On the other hand, in the example of the DC conversion method shown in FIG. 4, since the positive and negative outputs of the operational amplifier 13 are clamped by the Zener diode 14, sudden signals such as static electricity and other external noises, that is, , Unnecessary signals are not transmitted to the rectifier circuit and are not integrated. With the configuration as shown in FIG. 4, when the amount of static electricity discharged from the surface of the container 3 is the same as in the example of FIG. 5, the external noise signal obtained by the capacitance change detection circuit 16 is as shown in FIG. As in the example of No. 6, the width becomes small. Since such signals are not integrated,
It is not included in the detection signal output from the comparison circuit 10. Therefore, a change in capacitance caused when the pipetting probe 6 comes into contact with the liquid surface is properly detected. In the example of FIG. 5 to which the present invention is not applied, the signal width of the external noise is several tens of milliseconds.
In the above example, the width of the external noise signal is millisecond (ms)
Reduced to:

[0023]

According to the present invention, a pipetting pro-
When detecting the liquid level of a liquid using a probe, a configuration is provided that can reduce erroneous detection of the liquid level even when the humidity of the atmosphere is low.

[Brief description of the drawings]

FIG. 1 is a schematic diagram showing the overall configuration of an automatic analyzer to which the present invention is applied.

FIG. 2 is a diagram for explaining an operation of a pipetting mechanism when detecting a liquid level.

FIG. 3 is a diagram for explaining the influence of extraneous noise accompanying liquid level detection.

FIG. 4 is a diagram for explaining an electrical system in a liquid level detection unit applied to the analyzer of FIG. 1;

FIG. 5 is a diagram illustrating an example of an external noise signal when the present invention is not applied.

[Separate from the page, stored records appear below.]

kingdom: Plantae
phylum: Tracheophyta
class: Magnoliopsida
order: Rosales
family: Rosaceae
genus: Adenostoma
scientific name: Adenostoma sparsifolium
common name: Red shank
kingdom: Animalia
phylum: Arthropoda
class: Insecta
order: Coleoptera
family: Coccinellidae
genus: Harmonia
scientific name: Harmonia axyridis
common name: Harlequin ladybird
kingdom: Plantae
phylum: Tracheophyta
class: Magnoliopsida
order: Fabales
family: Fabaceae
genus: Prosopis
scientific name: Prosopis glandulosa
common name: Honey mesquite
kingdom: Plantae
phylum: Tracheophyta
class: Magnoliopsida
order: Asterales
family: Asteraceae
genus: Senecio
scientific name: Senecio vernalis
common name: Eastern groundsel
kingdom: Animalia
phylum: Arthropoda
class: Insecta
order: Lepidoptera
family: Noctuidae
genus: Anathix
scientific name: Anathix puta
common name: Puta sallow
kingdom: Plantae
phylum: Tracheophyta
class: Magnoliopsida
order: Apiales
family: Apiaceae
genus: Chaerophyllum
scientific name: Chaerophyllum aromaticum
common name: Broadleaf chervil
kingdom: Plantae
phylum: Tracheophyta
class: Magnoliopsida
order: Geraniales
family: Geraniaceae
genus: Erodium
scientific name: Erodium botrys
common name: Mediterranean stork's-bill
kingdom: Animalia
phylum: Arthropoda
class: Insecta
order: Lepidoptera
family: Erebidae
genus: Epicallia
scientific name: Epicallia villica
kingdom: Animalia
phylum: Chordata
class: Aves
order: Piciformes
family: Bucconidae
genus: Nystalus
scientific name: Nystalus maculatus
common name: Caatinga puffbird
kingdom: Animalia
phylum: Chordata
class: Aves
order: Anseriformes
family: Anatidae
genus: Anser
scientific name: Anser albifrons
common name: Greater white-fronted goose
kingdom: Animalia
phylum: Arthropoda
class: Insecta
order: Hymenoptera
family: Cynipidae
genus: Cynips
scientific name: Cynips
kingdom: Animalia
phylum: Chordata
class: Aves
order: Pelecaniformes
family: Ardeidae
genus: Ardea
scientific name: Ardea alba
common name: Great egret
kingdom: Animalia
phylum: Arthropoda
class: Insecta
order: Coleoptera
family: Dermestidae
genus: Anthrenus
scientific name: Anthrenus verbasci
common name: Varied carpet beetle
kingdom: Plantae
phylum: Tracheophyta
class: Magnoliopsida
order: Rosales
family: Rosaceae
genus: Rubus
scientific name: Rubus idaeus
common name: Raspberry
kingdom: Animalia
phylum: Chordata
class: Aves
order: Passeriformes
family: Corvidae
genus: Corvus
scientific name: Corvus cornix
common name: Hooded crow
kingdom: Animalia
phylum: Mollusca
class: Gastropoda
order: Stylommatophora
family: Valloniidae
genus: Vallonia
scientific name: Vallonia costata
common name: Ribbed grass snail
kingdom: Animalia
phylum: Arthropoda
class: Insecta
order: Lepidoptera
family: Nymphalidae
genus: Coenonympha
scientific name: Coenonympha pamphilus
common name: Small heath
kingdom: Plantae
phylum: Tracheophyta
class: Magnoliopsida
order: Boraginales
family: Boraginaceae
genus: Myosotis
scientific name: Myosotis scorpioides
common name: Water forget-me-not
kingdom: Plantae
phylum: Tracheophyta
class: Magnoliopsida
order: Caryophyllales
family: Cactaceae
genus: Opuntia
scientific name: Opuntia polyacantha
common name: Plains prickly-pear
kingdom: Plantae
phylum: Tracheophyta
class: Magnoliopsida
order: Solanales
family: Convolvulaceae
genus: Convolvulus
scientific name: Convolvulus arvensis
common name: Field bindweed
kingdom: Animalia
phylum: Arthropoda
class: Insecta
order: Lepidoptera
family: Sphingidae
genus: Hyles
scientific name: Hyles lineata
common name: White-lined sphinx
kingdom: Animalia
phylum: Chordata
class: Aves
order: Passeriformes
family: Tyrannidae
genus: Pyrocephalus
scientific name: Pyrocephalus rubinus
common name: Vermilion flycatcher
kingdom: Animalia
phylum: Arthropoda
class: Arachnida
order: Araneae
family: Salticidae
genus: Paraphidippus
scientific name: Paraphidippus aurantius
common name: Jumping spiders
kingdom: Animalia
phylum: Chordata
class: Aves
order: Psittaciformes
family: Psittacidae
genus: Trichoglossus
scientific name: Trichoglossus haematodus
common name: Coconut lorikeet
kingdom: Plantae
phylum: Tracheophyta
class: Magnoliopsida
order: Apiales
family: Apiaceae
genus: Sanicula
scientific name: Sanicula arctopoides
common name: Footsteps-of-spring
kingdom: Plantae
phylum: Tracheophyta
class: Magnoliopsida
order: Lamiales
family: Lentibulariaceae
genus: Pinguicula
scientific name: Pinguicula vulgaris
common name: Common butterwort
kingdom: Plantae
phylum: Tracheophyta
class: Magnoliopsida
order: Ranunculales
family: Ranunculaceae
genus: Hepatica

FIG. 6 is a diagram illustrating an example in which external noise having the same magnitude as in FIG. 5 is reduced by applying the present invention;

[Explanation of symbols]

3: container, 6: pipetting probe, 7: AC oscillation circuit, 8: liquid level detection circuit, 9: rectification circuit, 10: comparison circuit, 11a, 11b: discharge element, 12: inductance, 16: static Detection circuit for capacitance change.

Claims (5)

[Claims] An apparatus for dispensing a liquid from one container to another using a pipetting probe is provided.
The pipetting probe functions as an electrode for detecting the liquid level of the liquid in the one container, and the contents in the other container are connected to the one container in an analyzer which is measured by measuring means. Holding means, a detection circuit for detecting a change in capacitance between the pipetting probe and the holding means, a pair of discharge elements arranged so as to face each other, and the pipetting. Professional
Means for electrically connecting the switching means to the capacitance change detection circuit via one of the pair of discharge elements, and the other of the holding means and the other of the pair of discharge elements. An analyzer having a liquid level detecting function, wherein each of the discharge elements is electrically grounded. 2. The analyzer according to claim 1, wherein said pair of discharge elements and said capacitance change detection circuit are formed by a printing pattern. . 3. The analyzer with a liquid level detecting function according to claim 2, wherein said pair of discharge elements have a pointed shape at their leading ends facing each other. 4. The liquid level detecting function according to claim 1, wherein said electric connection means has an inductance between said one discharge element and said capacitance change detecting circuit. Analyzer. 5. An analyzer with a liquid level detecting function according to claim 1, wherein said holding means includes a container transfer means for positioning said one container at a liquid suction position.